• **Work to be completed**: Print all entries precisely as they are written.

(Stored entries)
---*---

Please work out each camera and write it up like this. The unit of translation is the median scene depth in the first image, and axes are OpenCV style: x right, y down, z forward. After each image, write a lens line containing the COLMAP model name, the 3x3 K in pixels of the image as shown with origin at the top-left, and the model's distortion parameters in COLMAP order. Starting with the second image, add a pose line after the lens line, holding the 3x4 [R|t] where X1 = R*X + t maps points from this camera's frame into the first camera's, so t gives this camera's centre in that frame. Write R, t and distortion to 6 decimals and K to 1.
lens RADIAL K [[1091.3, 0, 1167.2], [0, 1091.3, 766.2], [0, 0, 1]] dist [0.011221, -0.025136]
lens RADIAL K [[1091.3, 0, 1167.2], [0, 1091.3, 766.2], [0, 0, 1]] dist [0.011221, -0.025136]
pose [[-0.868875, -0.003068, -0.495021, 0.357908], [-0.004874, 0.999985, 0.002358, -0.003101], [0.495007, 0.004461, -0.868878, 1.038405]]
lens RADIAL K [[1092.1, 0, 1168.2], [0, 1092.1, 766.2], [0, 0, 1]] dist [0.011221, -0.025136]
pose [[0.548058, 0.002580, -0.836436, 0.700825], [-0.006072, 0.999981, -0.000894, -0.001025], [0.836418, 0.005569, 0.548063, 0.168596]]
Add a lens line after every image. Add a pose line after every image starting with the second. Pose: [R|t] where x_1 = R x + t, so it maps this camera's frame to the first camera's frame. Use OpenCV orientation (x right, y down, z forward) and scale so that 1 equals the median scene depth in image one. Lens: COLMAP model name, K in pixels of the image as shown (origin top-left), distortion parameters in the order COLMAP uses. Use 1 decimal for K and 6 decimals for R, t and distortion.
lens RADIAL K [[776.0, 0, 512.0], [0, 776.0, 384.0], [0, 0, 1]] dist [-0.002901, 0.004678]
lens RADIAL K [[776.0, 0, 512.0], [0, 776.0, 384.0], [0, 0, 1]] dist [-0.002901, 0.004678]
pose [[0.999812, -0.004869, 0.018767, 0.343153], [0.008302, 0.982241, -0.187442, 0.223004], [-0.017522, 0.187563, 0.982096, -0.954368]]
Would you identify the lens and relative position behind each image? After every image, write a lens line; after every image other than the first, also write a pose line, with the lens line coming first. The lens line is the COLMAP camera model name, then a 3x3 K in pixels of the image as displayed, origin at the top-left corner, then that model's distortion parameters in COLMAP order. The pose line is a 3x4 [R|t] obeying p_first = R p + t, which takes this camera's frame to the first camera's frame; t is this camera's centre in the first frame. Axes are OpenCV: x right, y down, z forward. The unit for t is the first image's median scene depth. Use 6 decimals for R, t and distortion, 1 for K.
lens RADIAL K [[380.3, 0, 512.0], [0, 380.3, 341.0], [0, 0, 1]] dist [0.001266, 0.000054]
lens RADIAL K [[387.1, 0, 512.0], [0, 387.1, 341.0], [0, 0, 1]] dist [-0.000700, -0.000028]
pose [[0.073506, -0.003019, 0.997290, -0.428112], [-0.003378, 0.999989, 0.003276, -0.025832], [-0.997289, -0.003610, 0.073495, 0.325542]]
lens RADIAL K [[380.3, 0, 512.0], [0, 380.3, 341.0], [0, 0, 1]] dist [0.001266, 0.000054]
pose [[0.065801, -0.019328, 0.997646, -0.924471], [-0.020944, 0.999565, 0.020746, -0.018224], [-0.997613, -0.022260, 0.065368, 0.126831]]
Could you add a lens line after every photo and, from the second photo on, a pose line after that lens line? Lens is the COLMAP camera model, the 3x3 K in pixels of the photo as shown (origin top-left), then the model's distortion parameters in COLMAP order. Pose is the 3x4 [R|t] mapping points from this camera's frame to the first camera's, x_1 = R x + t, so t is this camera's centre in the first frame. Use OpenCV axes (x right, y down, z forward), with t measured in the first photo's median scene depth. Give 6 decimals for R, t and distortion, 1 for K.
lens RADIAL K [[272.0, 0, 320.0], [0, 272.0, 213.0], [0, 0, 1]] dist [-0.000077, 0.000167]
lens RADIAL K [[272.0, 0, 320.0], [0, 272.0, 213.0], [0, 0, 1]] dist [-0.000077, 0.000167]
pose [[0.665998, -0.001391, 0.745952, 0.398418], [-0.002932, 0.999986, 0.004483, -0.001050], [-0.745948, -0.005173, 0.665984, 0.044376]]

---*---

• **Problem solution**:
Please work out each camera and write it up like this. The unit of translation is the median scene depth in the first image, and axes are OpenCV style: x right, y down, z forward. After each image, write a lens line containing the COLMAP model name, the 3x3 K in pixels of the image as shown with origin at the top-left, and the model's distortion parameters in COLMAP order. Starting with the second image, add a pose line after the lens line, holding the 3x4 [R|t] where X1 = R*X + t maps points from this camera's frame into the first camera's, so t gives this camera's centre in that frame. Write R, t and distortion to 6 decimals and K to 1.
lens RADIAL K [[1091.3, 0, 1167.2], [0, 1091.3, 766.2], [0, 0, 1]] dist [0.011221, -0.025136]
lens RADIAL K [[1091.3, 0, 1167.2], [0, 1091.3, 766.2], [0, 0, 1]] dist [0.011221, -0.025136]
pose [[-0.868875, -0.003068, -0.495021, 0.357908], [-0.004874, 0.999985, 0.002358, -0.003101], [0.495007, 0.004461, -0.868878, 1.038405]]
lens RADIAL K [[1092.1, 0, 1168.2], [0, 1092.1, 766.2], [0, 0, 1]] dist [0.011221, -0.025136]
pose [[0.548058, 0.002580, -0.836436, 0.700825], [-0.006072, 0.999981, -0.000894, -0.001025], [0.836418, 0.005569, 0.548063, 0.168596]]
Add a lens line after every image. Add a pose line after every image starting with the second. Pose: [R|t] where x_1 = R x + t, so it maps this camera's frame to the first camera's frame. Use OpenCV orientation (x right, y down, z forward) and scale so that 1 equals the median scene depth in image one. Lens: COLMAP model name, K in pixels of the image as shown (origin top-left), distortion parameters in the order COLMAP uses. Use 1 decimal for K and 6 decimals for R, t and distortion.
lens RADIAL K [[776.0, 0, 512.0], [0, 776.0, 384.0], [0, 0, 1]] dist [-0.002901, 0.004678]
lens RADIAL K [[776.0, 0, 512.0], [0, 776.0, 384.0], [0, 0, 1]] dist [-0.002901, 0.004678]
pose [[0.999812, -0.004869, 0.018767, 0.343153], [0.008302, 0.982241, -0.187442, 0.223004], [-0.017522, 0.187563, 0.982096, -0.954368]]
Would you identify the lens and relative position behind each image? After every image, write a lens line; after every image other than the first, also write a pose line, with the lens line coming first. The lens line is the COLMAP camera model name, then a 3x3 K in pixels of the image as displayed, origin at the top-left corner, then that model's distortion parameters in COLMAP order. The pose line is a 3x4 [R|t] obeying p_first = R p + t, which takes this camera's frame to the first camera's frame; t is this camera's centre in the first frame. Axes are OpenCV: x right, y down, z forward. The unit for t is the first image's median scene depth. Use 6 decimals for R, t and distortion, 1 for K.
lens RADIAL K [[380.3, 0, 512.0], [0, 380.3, 341.0], [0, 0, 1]] dist [0.001266, 0.000054]
lens RADIAL K [[387.1, 0, 512.0], [0, 387.1, 341.0], [0, 0, 1]] dist [-0.000700, -0.000028]
pose [[0.073506, -0.003019, 0.997290, -0.428112], [-0.003378, 0.999989, 0.003276, -0.025832], [-0.997289, -0.003610, 0.073495, 0.325542]]
lens RADIAL K [[380.3, 0, 512.0], [0, 380.3, 341.0], [0, 0, 1]] dist [0.001266, 0.000054]
pose [[0.065801, -0.019328, 0.997646, -0.924471], [-0.020944, 0.999565, 0.020746, -0.018224], [-0.997613, -0.022260, 0.065368, 0.126831]]
Could you add a lens line after every photo and, from the second photo on, a pose line after that lens line? Lens is the COLMAP camera model, the 3x3 K in pixels of the photo as shown (origin top-left), then the model's distortion parameters in COLMAP order. Pose is the 3x4 [R|t] mapping points from this camera's frame to the first camera's, x_1 = R x + t, so t is this camera's centre in the first frame. Use OpenCV axes (x right, y down, z forward), with t measured in the first photo's median scene depth. Give 6 decimals for R, t and distortion, 1 for K.
lens RADIAL K [[272.0, 0, 320.0], [0, 272.0, 213.0], [0, 0, 1]] dist [-0.000077, 0.000167]
lens RADIAL K [[272.0, 0, 320.0], [0, 272.0, 213.0], [0, 0, 1]] dist [-0.000077, 0.000167]
pose [[0.665998, -0.001391, 0.745952, 0.398418], [-0.002932, 0.999986, 0.004483, -0.001050], [-0.745948, -0.005173, 0.665984, 0.044376]]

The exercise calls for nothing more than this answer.